Blumenteppiche, Blütenkränze und Bindis unterstrichen den traditionellen farbenprächtigen Empfang in der G.D. Public School, der indischen Partnerschule. Anschließend versammelte sich die gesamte Schulgemeinschaft in Reih und Glied, um den Schultag in Schuluniform mit Weisheiten, Organisatorischem und der Nationalhymne zu beginnen. Die kommenden Schultage waren mit Yoga, Mandalas, Sanskrit Shlokas (Lobpreisungen), Indian Folk Dances (a la Bollywood), Kabaddi und Kho-Kho (alte indische Sportspiele) traditioneller Küche, Holzarbeiten und Unterrichtsbesuchen gefüllt. „Creating Creativity“ ist das Motto der sehr vom englischen Schulsystem geprägten Privatschule, was man auch am Stundenplan und im Schulgebäude siehtNach den teils sehr langen Heimfahrten in gelben Schulbussen wurde der Schulalltag mit Besuchen  hinduistischer Tempel, Shoppingtouren oder Kinobesuchen, Fußball oder Badmintonspielen abgerundet. Insbesondere die Wochenenden ließen jedoch am meisten Zeit, um die umliegenden Berge mit den Teeplantagen, Reisfeldern, Kokospalm-Farmen und Kaffeepflanzungen zu erkunden.
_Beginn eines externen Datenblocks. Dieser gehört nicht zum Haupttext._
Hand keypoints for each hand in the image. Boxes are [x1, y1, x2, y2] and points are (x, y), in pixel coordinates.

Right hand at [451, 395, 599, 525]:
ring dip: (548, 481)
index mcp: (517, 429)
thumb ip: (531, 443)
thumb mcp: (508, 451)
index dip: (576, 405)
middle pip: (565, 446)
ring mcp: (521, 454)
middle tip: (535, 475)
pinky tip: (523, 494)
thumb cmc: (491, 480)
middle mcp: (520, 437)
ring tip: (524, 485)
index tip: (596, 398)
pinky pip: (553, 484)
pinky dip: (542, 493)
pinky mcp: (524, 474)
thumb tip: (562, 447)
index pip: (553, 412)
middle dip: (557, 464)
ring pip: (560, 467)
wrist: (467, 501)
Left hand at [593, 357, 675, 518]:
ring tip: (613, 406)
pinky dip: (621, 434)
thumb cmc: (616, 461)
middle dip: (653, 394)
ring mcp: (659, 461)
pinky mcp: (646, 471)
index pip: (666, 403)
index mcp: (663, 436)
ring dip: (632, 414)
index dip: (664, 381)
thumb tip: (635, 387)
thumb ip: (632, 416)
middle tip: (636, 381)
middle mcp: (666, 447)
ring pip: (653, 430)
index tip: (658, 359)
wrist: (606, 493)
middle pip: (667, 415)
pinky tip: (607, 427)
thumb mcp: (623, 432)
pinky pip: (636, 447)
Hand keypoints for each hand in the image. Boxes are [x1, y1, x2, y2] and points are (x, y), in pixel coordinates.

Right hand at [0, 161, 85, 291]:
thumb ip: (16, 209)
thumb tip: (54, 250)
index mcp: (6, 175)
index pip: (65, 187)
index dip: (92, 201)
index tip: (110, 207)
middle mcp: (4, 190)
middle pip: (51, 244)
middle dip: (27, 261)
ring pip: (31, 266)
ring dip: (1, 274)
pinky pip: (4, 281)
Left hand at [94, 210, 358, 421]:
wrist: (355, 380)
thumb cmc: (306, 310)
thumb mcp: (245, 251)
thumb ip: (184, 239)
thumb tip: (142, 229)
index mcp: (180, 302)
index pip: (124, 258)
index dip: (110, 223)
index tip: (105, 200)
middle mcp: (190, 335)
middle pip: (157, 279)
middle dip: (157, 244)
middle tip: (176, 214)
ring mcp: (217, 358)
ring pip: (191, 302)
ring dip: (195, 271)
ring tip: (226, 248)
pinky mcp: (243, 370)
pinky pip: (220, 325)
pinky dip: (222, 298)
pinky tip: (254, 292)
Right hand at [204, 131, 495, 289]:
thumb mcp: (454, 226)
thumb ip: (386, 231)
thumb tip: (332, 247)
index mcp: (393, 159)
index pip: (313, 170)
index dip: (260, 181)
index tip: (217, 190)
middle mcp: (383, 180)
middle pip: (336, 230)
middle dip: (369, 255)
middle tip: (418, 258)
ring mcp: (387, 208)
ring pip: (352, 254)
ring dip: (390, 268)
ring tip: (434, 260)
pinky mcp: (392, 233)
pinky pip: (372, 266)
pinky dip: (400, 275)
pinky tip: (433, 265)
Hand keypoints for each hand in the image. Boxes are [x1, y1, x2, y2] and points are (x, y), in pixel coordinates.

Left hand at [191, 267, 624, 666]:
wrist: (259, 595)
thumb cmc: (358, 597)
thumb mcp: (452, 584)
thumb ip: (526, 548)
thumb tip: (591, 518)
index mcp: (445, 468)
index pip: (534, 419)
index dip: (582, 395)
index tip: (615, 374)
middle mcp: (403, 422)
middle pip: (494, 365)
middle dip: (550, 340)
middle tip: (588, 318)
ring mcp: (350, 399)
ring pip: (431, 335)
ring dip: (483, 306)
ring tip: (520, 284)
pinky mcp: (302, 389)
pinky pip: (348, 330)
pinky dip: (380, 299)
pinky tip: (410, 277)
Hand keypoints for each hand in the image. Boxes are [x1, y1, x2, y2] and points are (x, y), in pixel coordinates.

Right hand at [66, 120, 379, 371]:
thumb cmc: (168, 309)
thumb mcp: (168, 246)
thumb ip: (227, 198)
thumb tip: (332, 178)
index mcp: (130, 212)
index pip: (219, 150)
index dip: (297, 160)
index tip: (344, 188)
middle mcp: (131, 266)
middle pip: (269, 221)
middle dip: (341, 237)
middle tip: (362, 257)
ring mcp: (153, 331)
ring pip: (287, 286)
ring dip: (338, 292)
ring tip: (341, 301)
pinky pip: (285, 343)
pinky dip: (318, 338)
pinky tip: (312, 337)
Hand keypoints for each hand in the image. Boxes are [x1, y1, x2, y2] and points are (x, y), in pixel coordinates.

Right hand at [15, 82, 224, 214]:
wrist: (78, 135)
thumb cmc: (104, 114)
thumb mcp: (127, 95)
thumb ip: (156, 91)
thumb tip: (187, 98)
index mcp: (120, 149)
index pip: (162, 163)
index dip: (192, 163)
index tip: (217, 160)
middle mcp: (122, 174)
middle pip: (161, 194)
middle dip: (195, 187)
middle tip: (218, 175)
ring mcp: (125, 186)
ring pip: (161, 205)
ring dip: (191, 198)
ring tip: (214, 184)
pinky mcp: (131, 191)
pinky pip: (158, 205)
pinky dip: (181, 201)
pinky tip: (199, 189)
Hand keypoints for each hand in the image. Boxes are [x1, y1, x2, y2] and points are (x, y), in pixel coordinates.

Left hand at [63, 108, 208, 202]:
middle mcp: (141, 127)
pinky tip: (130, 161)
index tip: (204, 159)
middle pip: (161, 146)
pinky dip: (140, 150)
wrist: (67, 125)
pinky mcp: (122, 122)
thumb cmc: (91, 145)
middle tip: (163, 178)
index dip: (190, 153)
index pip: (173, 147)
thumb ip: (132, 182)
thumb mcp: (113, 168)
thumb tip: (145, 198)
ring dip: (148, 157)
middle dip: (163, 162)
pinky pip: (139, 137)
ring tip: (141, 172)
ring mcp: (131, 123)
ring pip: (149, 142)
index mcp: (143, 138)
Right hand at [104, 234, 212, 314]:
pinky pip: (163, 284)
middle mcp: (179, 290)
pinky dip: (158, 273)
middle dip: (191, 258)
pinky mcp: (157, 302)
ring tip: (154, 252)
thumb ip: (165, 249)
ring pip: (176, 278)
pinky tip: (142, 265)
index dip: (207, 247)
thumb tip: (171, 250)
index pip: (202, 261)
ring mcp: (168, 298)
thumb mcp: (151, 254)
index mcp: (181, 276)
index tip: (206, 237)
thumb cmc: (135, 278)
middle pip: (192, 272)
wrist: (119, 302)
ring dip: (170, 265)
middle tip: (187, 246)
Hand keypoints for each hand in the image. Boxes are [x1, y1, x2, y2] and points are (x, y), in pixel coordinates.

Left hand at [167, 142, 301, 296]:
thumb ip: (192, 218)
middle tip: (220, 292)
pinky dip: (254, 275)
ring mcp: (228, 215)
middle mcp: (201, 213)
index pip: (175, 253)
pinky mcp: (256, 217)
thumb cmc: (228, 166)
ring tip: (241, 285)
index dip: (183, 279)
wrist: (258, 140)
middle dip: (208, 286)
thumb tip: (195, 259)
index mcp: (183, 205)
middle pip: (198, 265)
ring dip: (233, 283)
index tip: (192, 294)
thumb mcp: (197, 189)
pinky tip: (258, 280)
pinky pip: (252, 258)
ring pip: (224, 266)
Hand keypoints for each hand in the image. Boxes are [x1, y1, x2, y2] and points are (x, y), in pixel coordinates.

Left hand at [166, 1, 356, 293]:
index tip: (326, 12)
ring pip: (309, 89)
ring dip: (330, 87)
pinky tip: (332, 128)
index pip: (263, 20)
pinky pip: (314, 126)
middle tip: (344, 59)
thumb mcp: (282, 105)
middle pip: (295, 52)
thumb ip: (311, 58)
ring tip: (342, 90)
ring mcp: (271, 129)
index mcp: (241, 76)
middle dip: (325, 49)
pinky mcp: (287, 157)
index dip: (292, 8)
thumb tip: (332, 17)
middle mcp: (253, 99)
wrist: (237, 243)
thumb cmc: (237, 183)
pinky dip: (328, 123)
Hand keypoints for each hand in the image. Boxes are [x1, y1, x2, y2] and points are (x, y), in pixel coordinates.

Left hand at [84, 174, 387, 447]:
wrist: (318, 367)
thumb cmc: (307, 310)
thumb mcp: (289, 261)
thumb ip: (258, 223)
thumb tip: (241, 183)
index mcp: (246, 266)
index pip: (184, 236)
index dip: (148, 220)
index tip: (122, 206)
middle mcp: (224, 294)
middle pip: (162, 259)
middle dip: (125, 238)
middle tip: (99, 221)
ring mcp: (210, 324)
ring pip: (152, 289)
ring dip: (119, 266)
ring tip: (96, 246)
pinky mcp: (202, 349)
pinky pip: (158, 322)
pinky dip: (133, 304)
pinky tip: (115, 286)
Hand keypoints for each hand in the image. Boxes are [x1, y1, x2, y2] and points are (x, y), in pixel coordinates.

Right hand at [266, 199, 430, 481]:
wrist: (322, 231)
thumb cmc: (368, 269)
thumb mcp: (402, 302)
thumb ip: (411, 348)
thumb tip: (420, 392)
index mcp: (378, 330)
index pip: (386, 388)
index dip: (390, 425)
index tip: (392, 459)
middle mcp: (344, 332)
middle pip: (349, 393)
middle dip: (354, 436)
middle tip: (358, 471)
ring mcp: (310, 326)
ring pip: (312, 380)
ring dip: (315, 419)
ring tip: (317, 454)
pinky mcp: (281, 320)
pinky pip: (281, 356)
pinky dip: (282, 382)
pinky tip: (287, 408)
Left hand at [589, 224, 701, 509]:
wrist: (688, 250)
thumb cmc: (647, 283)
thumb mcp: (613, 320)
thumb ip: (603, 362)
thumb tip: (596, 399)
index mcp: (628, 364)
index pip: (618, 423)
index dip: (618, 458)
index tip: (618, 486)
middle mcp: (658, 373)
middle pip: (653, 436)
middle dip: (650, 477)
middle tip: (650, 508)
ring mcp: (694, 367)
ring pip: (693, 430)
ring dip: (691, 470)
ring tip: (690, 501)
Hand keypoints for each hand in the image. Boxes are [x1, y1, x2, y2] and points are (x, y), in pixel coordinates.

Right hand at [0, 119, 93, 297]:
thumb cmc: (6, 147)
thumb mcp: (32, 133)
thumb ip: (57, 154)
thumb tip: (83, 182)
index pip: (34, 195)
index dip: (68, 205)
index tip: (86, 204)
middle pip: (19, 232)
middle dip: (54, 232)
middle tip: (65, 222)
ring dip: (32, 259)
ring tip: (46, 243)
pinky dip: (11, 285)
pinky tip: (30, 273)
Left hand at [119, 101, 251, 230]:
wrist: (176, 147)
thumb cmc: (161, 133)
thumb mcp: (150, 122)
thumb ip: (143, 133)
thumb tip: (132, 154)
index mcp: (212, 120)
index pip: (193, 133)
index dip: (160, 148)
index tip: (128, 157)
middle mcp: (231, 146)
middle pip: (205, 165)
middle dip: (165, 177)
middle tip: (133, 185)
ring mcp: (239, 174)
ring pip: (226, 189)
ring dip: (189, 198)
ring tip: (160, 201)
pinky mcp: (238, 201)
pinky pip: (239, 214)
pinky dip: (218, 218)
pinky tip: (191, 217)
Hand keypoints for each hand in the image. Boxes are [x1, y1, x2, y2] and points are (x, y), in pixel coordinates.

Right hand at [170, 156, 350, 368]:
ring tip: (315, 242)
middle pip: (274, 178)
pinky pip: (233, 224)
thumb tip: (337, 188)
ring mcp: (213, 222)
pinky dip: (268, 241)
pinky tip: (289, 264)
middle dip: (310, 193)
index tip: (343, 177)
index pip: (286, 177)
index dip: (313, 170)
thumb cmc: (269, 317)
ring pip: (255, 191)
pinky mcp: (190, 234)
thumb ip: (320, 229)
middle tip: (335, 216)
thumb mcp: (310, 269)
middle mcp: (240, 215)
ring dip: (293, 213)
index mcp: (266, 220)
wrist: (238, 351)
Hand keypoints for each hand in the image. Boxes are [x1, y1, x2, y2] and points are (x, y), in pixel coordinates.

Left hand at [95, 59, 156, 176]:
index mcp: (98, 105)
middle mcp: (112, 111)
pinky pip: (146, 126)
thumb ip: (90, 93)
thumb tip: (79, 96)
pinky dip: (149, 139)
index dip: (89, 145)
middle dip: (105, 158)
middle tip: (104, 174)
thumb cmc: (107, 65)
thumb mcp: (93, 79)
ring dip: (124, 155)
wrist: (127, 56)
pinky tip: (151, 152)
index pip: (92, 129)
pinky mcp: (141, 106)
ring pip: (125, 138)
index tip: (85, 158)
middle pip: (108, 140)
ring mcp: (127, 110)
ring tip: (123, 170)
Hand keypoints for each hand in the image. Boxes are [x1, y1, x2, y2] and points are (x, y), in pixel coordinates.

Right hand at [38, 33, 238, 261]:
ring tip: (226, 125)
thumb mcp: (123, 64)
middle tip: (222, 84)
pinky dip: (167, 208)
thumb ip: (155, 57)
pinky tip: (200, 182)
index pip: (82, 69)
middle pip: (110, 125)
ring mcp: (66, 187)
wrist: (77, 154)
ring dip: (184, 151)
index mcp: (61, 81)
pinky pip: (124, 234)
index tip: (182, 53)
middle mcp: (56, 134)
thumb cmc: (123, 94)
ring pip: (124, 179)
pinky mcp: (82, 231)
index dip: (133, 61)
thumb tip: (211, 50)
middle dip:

Wer Glück hatte konnte sogar wilde Elefanten, Affen, Bisons, Kormorane und andere seltene exotische Tiere beobachten.

Das hinduistische Diwali-Fest, das traditionell im Kreise der Familien mit unzähligen Krachern, Böllern und Feuerwerksraketen gefeiert wird, war einer der Höhepunkte des Aufenthaltes. Die drei Feiertage, an denen der Tradition nach das Gute gegen das Böse gesiegt hat, ließen aber auch noch Zeit zum Entspannen.

Aber ein Indienaustausch ist eben keine Klassenfahrt ins Allgäu. Sprache, Gesellschaft, Kultur, Religion, Schulalltag und Essen sind so unterschiedlich im Vergleich zu Deutschland, dass all die Eindrücke und Erlebnisse uns sicher noch lange beschäftigen werden. Ein Schüleraustausch mit Indien ist einzigartig und besonders!